If you don’t have the experience yet, here are a few ways to acquire that important on-the-job training:

  1. Become an Apprentice: Apprenticeships provide valuable on-the-job training and experience, which are essential for pursuing a contractor’s license in California. Seek apprenticeship opportunities in your desired trade to gain hands-on skills and knowledge. Reaching out to your local Trade Association can help you find someone to work for.
  2. Work as a Handyman: In California, you do not require a license for smaller jobs or repairs – any job that is valued under $500. By working as a handyman, you can build your skills and gain experience in various aspects of construction work.

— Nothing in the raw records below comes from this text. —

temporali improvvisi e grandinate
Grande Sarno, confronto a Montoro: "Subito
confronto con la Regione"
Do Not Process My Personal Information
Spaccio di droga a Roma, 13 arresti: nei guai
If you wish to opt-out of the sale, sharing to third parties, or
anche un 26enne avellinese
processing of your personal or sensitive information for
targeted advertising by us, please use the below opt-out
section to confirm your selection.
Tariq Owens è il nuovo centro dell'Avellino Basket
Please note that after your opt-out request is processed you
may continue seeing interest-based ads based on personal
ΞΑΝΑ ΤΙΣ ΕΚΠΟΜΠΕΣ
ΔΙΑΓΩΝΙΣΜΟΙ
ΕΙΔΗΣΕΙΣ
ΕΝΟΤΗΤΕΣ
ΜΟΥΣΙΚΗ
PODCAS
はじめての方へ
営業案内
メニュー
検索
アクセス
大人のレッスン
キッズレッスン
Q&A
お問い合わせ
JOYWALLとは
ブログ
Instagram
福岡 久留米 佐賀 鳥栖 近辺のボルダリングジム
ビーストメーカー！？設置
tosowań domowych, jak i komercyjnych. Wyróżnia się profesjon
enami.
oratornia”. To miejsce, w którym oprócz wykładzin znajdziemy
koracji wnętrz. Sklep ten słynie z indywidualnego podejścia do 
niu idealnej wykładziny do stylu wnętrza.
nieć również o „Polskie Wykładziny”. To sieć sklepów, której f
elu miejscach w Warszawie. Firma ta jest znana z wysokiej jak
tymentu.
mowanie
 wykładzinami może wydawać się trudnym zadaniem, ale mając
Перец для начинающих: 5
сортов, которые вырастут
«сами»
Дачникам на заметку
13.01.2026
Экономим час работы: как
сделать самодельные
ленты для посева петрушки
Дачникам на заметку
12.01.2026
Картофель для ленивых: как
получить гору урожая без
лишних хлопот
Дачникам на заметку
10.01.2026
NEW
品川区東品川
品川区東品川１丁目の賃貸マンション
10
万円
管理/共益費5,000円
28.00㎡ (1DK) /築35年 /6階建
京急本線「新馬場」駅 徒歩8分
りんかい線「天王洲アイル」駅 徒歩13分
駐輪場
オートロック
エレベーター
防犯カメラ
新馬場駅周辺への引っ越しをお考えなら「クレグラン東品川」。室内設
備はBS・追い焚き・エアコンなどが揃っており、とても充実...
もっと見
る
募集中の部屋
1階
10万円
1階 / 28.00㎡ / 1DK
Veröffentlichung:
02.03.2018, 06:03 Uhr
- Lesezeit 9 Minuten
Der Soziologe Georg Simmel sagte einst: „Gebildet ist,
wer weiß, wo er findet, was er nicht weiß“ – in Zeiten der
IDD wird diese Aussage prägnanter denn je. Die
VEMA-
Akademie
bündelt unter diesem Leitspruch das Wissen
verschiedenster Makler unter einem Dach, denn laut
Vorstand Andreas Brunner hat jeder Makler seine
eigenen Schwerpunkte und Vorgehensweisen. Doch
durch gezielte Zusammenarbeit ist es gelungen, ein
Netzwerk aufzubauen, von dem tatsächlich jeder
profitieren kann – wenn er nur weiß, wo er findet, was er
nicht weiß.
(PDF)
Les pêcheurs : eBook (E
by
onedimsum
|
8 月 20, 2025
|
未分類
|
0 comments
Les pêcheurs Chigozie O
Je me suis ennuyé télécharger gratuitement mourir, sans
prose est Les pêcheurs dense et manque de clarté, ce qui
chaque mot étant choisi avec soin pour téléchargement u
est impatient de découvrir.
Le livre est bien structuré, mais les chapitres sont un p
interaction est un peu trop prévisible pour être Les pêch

Just make sure you keep your jobs under $500 or you could face serious penalties.
  3. Complete a Trade School Program: Trade schools offer programs that teach specific skills related to construction trades, such as carpentry, plumbing, and electrical work. In many cases, these trade school programs can satisfy the CSLB contractor license experience requirement.


While there’s no one-size-fits-all answer to “What is the easiest contractor’s license to get in California?”, some licenses – like the C-61 Limited Specialty License, C-54 Ceramic and Mosaic Tile License, and C-33 Painting and Decorating License – generally have fewer prerequisites and are considered easier to obtain.

That said, there is no shortcut to getting any specific license more quickly and easily than others. The main sticking point for most contractors is passing the notoriously tough CSLB exam – so focus your time and resources on that rather than looking for shortcuts or ways to fast-track your contractor’s license.